Correlations between the slopes of the fast decline, slow decline and the regrowth of BCR-ABL transcript numbers. (a) Correlations found in the clinical data from the German cohort of the IRIS study (Roeder et al. 2006). Only patients who were characterized by the presence of the relevant two slopes were included. Two significantly outlying data points were excluded. For (i) and (ii), the correlation is significant (p = 0.009 and p = 0.003, respectively). For (iii), there is no significant correlation (p = 0.59). (b) Correlations between the slopes of the fast decline, the slow decline and the regrowth, as predicted by computer simulations of the mathematical model.
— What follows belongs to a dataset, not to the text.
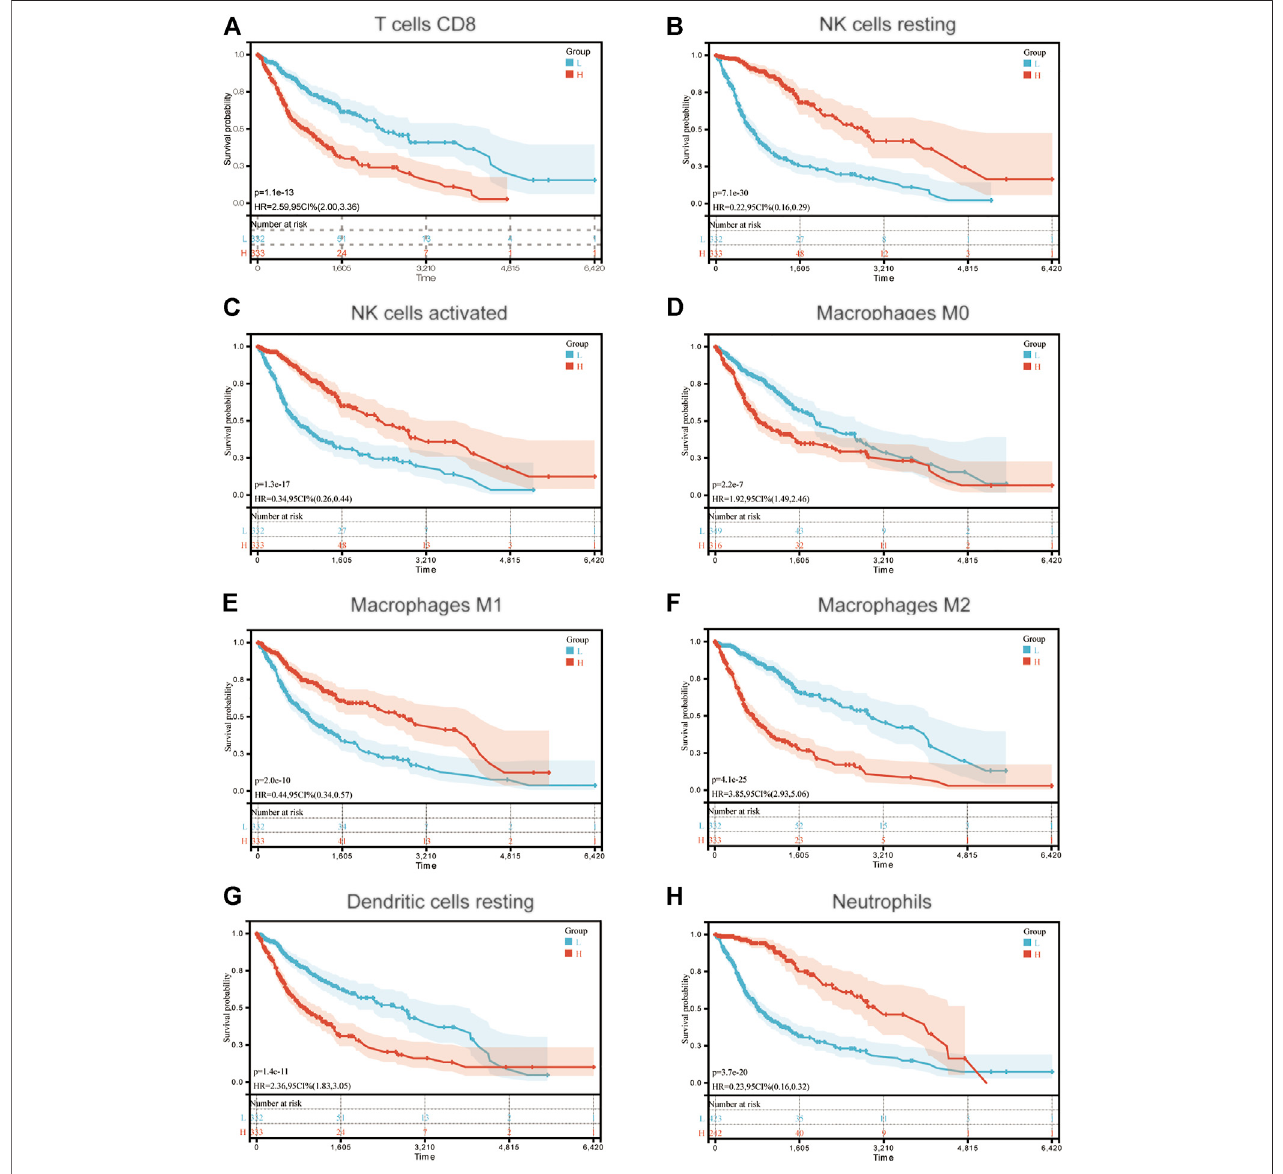
FIGURE 5 | Association between OS and (A) T cells CD8; (B) NK cells resting; (C) NK cells activated; (D) Macrophages M0; (E) Macrophages M1; (F) Macrophages M2; (G) Dendritic cells resting and (H) Neutrophils in patients with glioma. OS, overall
Simulations were run 100 times, randomly varying both the rate of specific immune proliferation, c, and the growth rate of the resistant cancer cells, r. For (i) and (ii), the correlations are significant (p < 0.0001 in each case), while for (iii) the correlation is not significant (p = 0.32). The remaining parameters of the model (chosen for illustrative purposes) were: d = 1; p = 3; b = 0.5; q = 0.01; ε = 1; η = 1 (units are yr⁻¹). x₀ = 100; y₀ = 0.001; z₀ = 0.5.

Figure 3.

Examples of individual treatment response data from the German cohort of the IRIS study, taken from Roeder et al. (2006). The dots are the actual clinical data. The line is the model fitted to the data, obtained by nonlinear least-squares regression. In (a,b), immune responses rise temporarily during therapy, contributing to the overall treatment dynamics. In (c,d), the model predicts that immune responses did not rise during therapy. Drug-resistant mutants play a role in (a) and (d), but not in (b) and (c). For further discussion, see text. Model parameter values are as follows (see electronic supplementary material for discussion of parameter values). (a) r = 2.69; c = 17.04; d = 0.58; p = 80.3; b = 8.84; q = 0.10; ε = 1; η = 1; x₀ = 35.53; y₀ = 2.73 × 10⁻⁵; z₀ = 0.06. (b) r = 0; c = 14.00; d = 1.04; p = 43.60; b = 8.97; q = 4.88 × 10⁻⁴; ε = 2.85; η = 1; x₀ = 60.76; y₀ = 0; z₀ = 0.0044. (c) r = 0; c = 0; d = 0.65; p = 0; b = 0; q = 0; ε = 0; η = 0; x₀ = 21.17; y₀ = 0; z₀ = 0. (d) r = 12.4; c = 0; d = 7.23; p = 0; b = 0; q = 0; ε = 0; η = 0; x₀ = 65.92; y₀ = 9.61 × 10⁻⁷; z₀ = 0. Units are yr⁻¹ for all models.

Figure 4.

Computer simulation of the mathematical model, which shows the possibility that during therapy, the immune response is maintained at higher levels rather than dropping to insignificant levels. In this simulation, therapy is started at time zero. As a result of maintained immunity, the initial regrowth of cancer, brought about by drug-resistant mutants, is blunted, and the number of CML cells is kept at low levels in the long term. The right panel shows the CML dynamics separately for the populations of drug-sensitive and drug-resistant cells. Parameters were chosen for illustrative purposes as follows: r = 5; c = 5; d = 0.5; p = 1; b = 0.1; q = 0.01; ε = 0.1; η = 1; x₀ = 80; y₀ = 2.7 × 10⁻⁵; z₀ = 0.06. The units of the axes are arbitrary, as the parameter set was chosen for illustrative purposes and is not based on measured parameters, which are currently unknown.